Each line of the listing that includes the string "manufacturing" is to be identified and copied.

** Input data **
━━━━━━━━━━━━━━━━
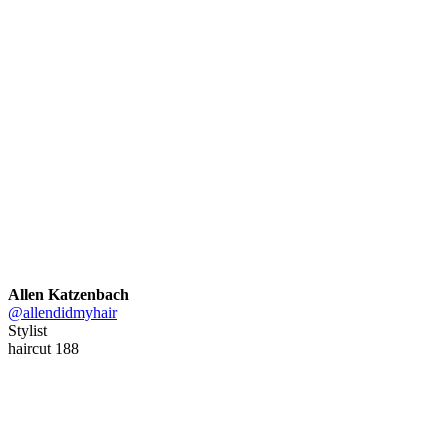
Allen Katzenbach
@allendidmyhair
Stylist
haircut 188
━━━━━━━━━━━━━━━━
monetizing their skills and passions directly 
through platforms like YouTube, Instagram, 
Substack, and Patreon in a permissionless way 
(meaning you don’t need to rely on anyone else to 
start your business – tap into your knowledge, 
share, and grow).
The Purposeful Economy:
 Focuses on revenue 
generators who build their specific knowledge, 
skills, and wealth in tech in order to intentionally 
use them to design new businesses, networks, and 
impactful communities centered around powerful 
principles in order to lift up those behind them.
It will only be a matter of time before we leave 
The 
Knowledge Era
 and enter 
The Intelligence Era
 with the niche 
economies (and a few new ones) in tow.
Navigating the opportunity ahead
━━━━━━━━━━━━━━━━
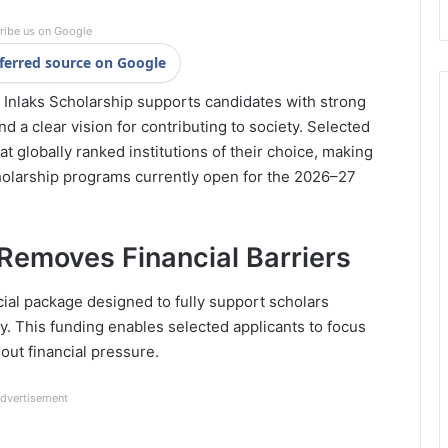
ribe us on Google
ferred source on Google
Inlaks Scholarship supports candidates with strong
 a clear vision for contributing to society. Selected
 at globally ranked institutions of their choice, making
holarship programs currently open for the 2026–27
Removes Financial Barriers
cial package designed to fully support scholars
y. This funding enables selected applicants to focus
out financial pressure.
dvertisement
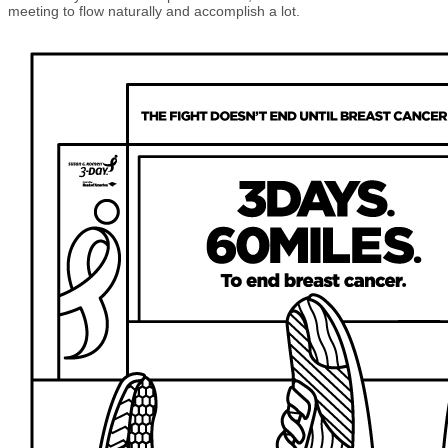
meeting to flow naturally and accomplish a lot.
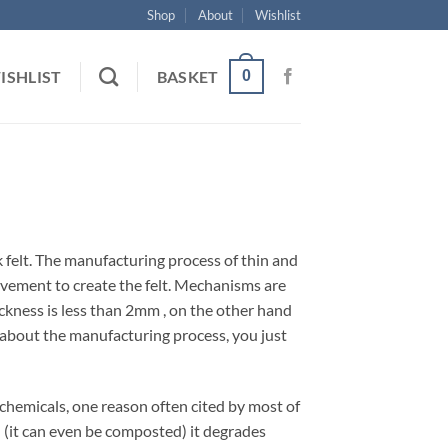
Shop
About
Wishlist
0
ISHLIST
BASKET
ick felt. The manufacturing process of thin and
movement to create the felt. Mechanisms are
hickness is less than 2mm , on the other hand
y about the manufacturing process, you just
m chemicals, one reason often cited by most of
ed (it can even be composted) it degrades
━━━━━━━━━━━━━━━━
** Solved problem **
ick felt. The manufacturing process of thin and
y about the manufacturing process, you just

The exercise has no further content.